The journey back was nothing short of a slog. Whilst crawling on my belly in water through Psycho Crawl, I chanced to see my watch peeping out from between my layers of rubber, "Oooh, tea time." I thought, "I bet all those nice people at the Old School House are sitting down to a lovely Lasagne, followed by delicious Apple Crumble and all washed down with a light Chianti or three. Mmmm, must be warm and cosy there right now. Still wouldn't swap places with any of them though." I grinned realising the depths of my own perversion. I pissed in my wetsuit to celebrate and let the feeling of sudden warmth lift my spirits. Once we arrived back at the start of the entrance series, known as the bottom of the main cave by most people, we had more chocolate and continued out.

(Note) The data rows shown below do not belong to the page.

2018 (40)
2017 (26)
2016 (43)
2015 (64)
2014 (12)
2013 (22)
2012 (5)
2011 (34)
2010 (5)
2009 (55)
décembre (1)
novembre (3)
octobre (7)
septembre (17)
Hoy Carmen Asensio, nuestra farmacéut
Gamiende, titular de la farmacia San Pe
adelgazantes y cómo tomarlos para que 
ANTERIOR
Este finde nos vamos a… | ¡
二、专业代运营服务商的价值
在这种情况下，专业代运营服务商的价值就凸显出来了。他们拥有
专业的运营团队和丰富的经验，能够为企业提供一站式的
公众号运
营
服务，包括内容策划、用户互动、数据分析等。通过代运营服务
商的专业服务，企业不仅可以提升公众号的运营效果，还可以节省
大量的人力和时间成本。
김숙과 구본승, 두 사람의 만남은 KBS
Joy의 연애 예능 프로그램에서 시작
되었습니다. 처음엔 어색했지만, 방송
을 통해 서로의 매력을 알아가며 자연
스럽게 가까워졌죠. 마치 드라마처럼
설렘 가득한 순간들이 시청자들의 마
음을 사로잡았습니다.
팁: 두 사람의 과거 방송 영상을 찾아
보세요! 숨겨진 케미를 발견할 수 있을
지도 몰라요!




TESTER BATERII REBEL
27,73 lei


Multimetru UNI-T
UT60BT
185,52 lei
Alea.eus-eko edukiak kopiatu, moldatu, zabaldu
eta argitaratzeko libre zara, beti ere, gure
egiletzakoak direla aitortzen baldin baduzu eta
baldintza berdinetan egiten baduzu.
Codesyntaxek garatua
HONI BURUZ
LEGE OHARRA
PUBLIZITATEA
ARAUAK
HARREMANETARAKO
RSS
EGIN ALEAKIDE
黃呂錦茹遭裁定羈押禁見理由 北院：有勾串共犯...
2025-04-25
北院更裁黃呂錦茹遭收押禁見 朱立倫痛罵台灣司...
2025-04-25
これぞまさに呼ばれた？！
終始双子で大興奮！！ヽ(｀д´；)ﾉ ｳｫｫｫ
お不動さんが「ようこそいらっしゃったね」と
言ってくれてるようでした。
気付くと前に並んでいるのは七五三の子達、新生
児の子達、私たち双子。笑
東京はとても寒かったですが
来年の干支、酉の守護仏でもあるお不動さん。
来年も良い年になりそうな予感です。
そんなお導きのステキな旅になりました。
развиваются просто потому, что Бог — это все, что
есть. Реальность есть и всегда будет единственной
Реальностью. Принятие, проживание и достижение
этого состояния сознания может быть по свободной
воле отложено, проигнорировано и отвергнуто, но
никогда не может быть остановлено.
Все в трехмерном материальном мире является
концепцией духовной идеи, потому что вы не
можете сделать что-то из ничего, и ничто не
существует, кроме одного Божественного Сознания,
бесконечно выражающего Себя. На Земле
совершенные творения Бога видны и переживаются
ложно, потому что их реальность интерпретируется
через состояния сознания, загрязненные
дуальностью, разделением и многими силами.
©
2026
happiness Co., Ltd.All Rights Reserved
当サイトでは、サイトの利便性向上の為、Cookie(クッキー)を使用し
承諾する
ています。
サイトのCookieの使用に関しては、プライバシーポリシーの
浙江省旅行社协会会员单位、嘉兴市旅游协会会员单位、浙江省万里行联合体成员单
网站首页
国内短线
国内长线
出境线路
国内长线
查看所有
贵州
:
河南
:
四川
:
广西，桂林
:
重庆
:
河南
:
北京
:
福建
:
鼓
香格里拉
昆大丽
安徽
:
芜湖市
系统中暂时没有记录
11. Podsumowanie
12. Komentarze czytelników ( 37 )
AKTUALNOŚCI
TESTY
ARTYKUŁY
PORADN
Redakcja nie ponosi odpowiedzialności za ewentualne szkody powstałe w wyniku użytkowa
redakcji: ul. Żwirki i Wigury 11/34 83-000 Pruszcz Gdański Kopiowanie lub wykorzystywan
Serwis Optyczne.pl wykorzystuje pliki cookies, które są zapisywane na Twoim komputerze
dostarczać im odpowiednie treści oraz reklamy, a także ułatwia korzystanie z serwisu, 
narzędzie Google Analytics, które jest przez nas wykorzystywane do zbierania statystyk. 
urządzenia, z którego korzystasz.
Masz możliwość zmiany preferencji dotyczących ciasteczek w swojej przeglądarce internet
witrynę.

Gradually as we undid the passage we had done that morning my body began to fail, knees, elbows, shoulders and then finally brain. I was wrecked. Pete had waited for me at the end of the long crawl and caught up on some sleep. I left the cave 12 hours after we had entered, utterly knackered but fantastically high... I knew where we had been is considered to be a contender for the hardest trip in the country by some. Quaking may be technically and psychologically hard to the uninitiated, but with practice must become much easier. That ain't ever going to happen to the Extensions, it will always be a physical grind of unequalled proportions. Very few people have been on tourist trips to the end, so one big fat tick in the guide book, a possibility to dig the choke at the bitter end and in the words of a limited edition ULSA T-shirt: "Psycho Crawl is a Sunday stroll, I've been Too Long Gone!"